** Opening DATA TO PROCESS block **

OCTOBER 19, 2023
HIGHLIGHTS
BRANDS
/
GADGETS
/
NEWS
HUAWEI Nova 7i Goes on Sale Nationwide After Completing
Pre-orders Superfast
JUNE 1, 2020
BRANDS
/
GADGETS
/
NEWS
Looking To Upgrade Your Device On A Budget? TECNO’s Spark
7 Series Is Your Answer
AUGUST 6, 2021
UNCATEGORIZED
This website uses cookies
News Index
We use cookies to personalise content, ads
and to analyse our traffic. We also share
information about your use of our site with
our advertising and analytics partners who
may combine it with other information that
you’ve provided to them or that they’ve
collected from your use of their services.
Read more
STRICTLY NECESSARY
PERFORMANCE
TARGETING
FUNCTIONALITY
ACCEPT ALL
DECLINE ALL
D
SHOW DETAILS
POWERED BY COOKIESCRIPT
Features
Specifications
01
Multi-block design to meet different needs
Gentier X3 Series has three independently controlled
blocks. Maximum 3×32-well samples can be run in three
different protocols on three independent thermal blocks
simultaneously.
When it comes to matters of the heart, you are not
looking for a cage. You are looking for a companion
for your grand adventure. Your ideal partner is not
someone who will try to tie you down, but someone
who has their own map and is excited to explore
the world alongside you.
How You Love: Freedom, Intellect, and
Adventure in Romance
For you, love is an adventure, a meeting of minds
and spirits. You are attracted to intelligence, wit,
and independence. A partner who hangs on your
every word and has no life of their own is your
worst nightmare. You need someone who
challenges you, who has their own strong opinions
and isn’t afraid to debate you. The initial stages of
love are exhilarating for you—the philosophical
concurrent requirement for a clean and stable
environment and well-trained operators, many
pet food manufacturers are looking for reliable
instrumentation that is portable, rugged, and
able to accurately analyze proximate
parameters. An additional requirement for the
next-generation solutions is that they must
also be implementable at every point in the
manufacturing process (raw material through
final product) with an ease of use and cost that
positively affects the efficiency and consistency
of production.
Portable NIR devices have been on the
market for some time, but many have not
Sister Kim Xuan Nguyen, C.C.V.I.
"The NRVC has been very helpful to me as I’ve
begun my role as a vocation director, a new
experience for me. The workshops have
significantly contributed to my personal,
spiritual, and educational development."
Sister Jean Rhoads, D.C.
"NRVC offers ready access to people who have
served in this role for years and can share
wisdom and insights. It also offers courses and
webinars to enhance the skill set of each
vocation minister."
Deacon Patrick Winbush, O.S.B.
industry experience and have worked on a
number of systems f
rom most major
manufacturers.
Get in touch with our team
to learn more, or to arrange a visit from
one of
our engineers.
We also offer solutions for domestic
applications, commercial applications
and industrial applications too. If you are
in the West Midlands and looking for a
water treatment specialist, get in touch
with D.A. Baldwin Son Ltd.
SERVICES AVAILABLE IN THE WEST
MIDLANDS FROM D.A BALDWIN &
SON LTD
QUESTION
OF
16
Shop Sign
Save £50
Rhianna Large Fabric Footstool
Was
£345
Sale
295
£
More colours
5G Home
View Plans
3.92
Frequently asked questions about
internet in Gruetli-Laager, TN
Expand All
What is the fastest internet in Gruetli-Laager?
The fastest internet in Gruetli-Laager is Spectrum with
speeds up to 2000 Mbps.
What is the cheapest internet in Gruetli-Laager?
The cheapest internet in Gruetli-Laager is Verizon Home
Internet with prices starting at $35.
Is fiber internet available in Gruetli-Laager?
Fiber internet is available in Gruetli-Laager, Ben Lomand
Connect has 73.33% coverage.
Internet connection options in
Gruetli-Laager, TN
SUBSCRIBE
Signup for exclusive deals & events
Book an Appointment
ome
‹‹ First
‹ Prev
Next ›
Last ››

** Closing DATA TO PROCESS block **

_EXERCISE DETAILS_: From the entries above, tally every line holding the string "Laager". Give only the count.

_ANSWER FOR THE TASK_: 8